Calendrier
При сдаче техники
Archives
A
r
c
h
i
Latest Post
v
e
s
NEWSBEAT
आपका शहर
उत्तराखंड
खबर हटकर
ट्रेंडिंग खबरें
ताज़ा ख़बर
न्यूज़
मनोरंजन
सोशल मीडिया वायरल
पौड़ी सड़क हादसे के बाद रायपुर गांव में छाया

::::::

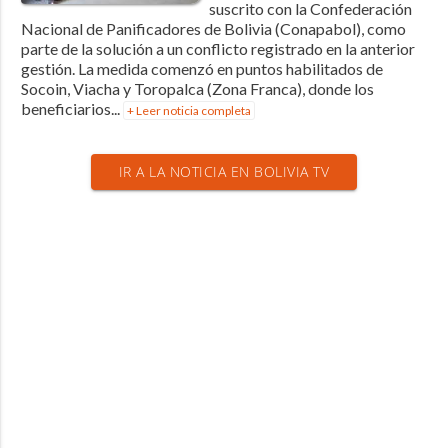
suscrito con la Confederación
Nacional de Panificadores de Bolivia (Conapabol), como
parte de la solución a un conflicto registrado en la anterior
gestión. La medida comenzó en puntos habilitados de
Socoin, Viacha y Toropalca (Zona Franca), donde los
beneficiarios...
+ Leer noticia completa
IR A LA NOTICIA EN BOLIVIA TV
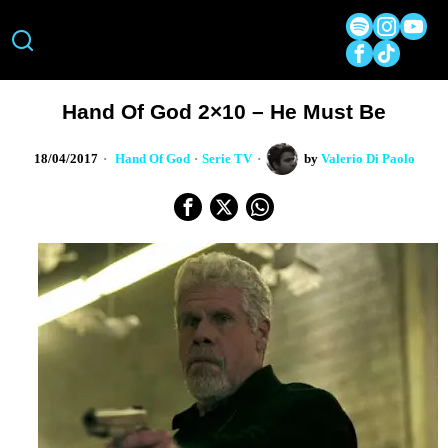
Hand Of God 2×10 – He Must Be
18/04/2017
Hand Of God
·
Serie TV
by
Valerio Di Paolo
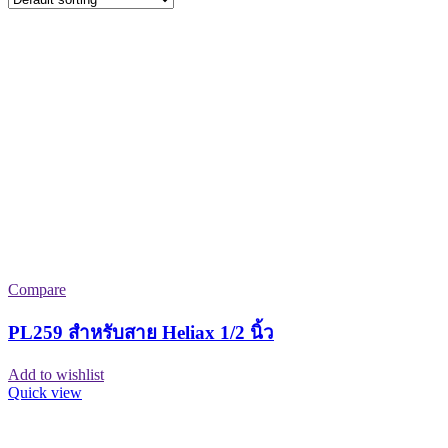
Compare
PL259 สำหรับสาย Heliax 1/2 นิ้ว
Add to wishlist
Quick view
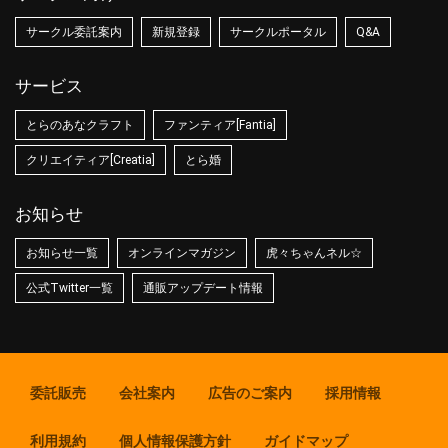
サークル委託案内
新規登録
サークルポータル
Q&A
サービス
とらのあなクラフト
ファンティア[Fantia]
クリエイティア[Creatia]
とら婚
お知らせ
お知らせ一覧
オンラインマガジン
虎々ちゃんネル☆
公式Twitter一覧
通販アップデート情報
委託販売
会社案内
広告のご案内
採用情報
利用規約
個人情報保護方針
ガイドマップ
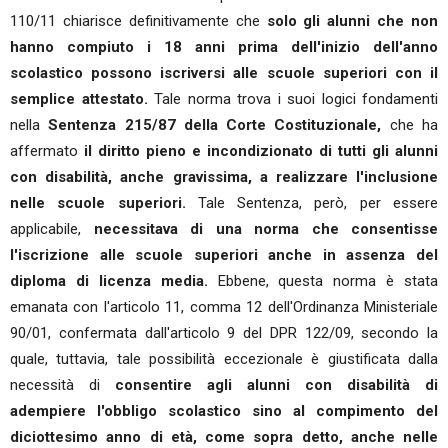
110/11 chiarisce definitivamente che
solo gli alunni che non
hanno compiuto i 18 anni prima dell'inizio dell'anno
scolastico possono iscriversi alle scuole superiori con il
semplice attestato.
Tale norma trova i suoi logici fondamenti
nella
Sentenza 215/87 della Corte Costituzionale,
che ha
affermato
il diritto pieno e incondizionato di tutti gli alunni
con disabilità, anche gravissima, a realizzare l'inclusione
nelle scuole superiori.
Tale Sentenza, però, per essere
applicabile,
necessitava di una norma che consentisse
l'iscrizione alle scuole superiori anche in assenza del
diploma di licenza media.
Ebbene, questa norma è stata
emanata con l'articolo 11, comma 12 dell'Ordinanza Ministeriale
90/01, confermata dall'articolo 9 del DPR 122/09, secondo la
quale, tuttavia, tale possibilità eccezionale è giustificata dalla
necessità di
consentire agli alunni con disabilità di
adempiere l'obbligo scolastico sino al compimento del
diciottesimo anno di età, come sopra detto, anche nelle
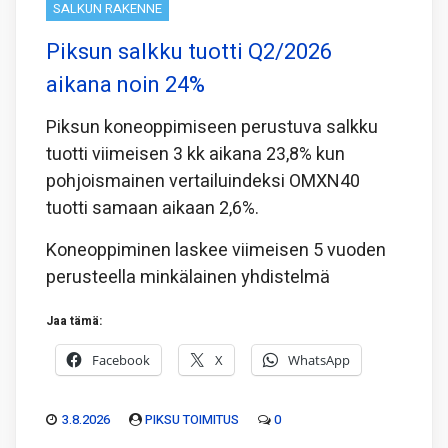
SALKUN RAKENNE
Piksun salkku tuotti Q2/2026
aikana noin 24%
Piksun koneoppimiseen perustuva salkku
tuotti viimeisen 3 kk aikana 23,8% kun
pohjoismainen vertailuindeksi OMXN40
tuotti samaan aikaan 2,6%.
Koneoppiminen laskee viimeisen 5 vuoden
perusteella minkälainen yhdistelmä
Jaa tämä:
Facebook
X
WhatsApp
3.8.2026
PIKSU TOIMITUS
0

::::::

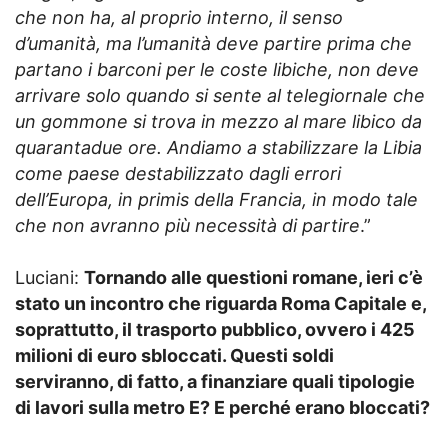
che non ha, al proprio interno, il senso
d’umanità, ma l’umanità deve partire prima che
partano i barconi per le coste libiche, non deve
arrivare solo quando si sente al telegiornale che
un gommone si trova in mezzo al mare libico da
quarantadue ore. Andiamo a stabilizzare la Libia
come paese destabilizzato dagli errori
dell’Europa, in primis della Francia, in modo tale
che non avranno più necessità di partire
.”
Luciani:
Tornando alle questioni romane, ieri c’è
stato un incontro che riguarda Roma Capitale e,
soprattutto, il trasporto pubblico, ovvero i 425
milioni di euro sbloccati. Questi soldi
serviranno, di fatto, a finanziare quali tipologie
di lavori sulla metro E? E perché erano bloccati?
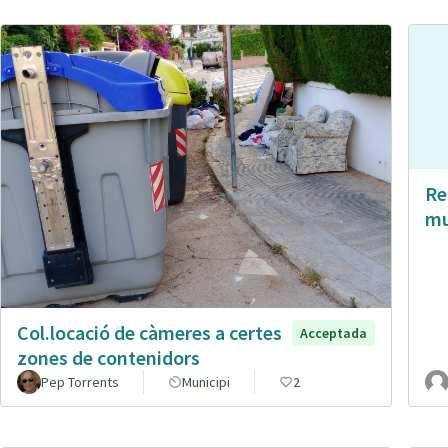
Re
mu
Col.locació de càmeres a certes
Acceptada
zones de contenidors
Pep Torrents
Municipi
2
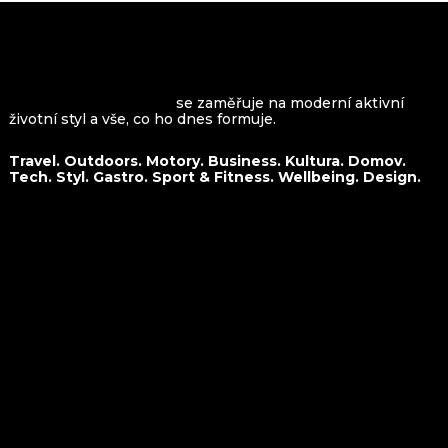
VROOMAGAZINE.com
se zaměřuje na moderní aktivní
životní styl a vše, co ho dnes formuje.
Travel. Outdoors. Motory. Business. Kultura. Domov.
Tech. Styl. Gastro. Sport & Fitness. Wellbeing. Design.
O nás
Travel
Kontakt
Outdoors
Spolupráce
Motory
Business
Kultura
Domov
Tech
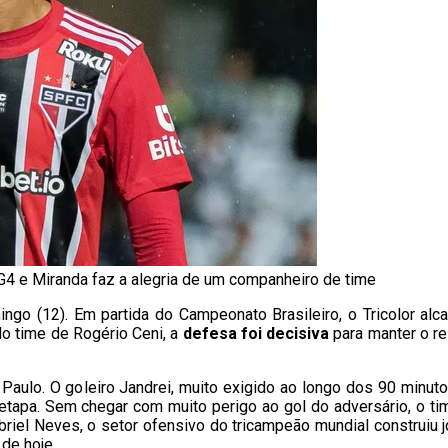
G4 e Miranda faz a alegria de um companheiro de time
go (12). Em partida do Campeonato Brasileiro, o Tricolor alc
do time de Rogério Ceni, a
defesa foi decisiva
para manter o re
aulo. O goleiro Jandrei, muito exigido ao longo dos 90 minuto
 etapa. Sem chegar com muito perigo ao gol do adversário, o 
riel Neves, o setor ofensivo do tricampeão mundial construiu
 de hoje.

::::::

■ **Task item**:
Show the lines of the records above that mention "necessità".

■ **Answer to this task**:
necessità di
che non avranno più necessità di partire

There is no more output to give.